My friend Dave says he manipulates events captured in time every day. Dave is a video editor, among other things. He views the video on a screen with a timeline below it. He can move to any particular frame by clicking the timeline. Then he can edit out unwanted parts.
A photo, like a single frame of a movie, is a representation of a 3-D event captured on a 2-D surface in an instant of time. Movies capture images of the 3-D universe on 2-D surfaces represented on a timeline. Videos are a way to describe Time.
I have thought that Time was a dimension, one of four: length, height, depth, and time. Given a precise moment in time any point in the physical universe can be mapped by its coordinates in relation to lines designated x-axis, y-axis, and z-axis. Length is a line we express as parallel to an x-axis. Height, similarly, is a line parallel to a y-axis. Depth may be expressed as a line parallel to a z-axis, where the axes x, y, and z are perpendicular to one another and intersecting in a common point. The intersection creates three planes, plane xy, plane yz, and plane xz. Any 3-D figure touches each of these three planes. However, can Time be expressed by such a plane?
Can a line pass through all three planes? Yes, I think so, but I need a model to be sure.
If it could, then such a line could represent Time, and Time could be expressed as a plane such as; plane xt, or yt or zt. If so, Time would be understood as a dimension, as are length, height and depth.
Right now I’m wondering if the point of origin (0,0,0) is the only available point at which a single line may pass through all three planes. If it is, could Time be expressed as infinite points of origin along a single axis, a t-axis? I don’t think so because that would require constantly generated new points of origin.

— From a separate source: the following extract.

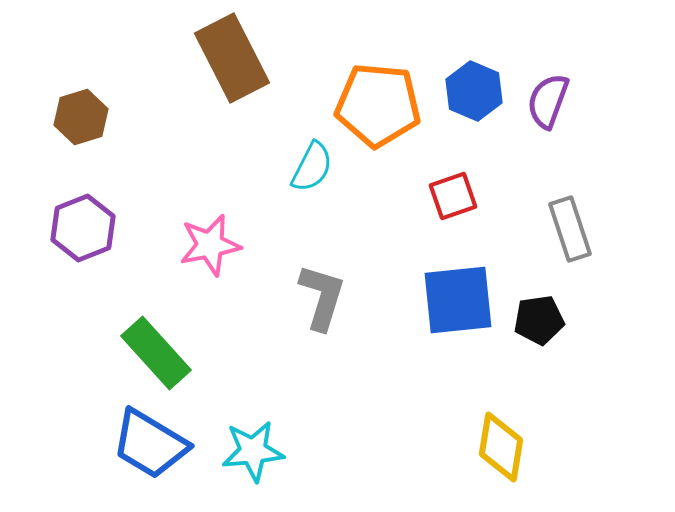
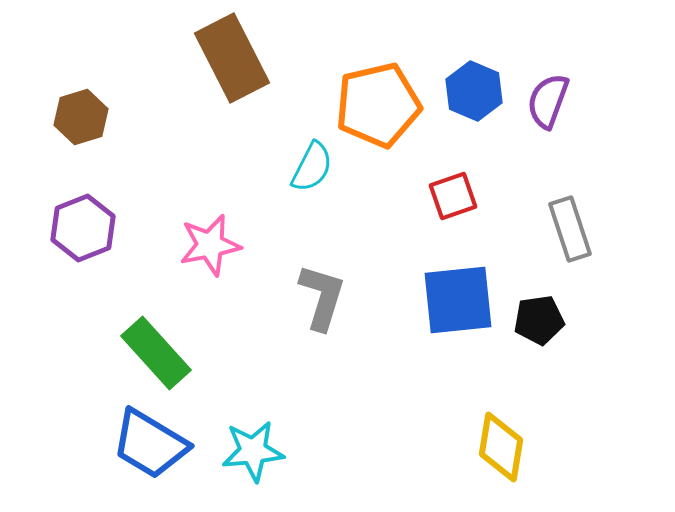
orange pentagon: rotated 18 degrees counterclockwise
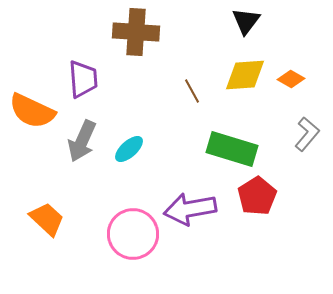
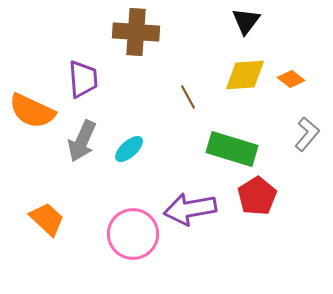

Wouldn’t that seem to disrupt the continuity of the timeline and all things 3-D?
Wait a minute.
We know that points on a line do not require space between them. Isn’t that a definition of infinity? With no space between points on the t-axis, wouldn’t the 3-D universe move smoothly along a timeline? -Even though all things 3-D may constantly be moving in relation to all other things 3-D.
Any movement in 3-D might be “captured” as in a single frame of a video. The “capture” is imaginary, of course, since Time, in the words of Josh Garrels‘ song, “keeps on slipping into the future.”
Can Time ever be expressed by a 2-D plane? If not, then Time incorporates all of the 3-D universe upon each infinitely small point of time and propagates it on to the next infinitely small point on the timeline.
Does this mean that the 3-D universe is newly propagated at each infinitely small movement along the timeline?
Is this not exactly what has been discovered in Quantum Physics? -What Einstein said he’d spent 100 times more thought on than his theories of Relativity, yet he died without disproving? Isn’t this the quantum theory that Niels Bohr and others used to develop the foundation of all modern technology that runs 1/3 of our economy today? What?! Yes to all!
Does this Theory of Time affect my faith? Yes and no.
No, in that I continue in the same faith I had before this understanding came.
Yes, in that miracles no longer seem so far away, and Jesus can heal Schrodinger’s cat.
If you enjoy this kind of thinking, you may enjoy Quantum Enigma, Physics Encounters Consciousness by Bruce Rosenblum and Fred Kuttner published by Oxford University Press, 2011.
Disclaimer: Rosenblum and Kuttner are not responsible for my theory of Time espoused above. They only opened my eyes to what traditionally only physicists have known.
ASIDE: A Point on Time Travel
Do you really think we can ever gather up all those points on the 3-D universe graph to reproduce any one point on the timeline of the past? If we could, it would only be one “snapshot”. Time travel remains a wonderful imagination for science fiction. -Sorry, Albert.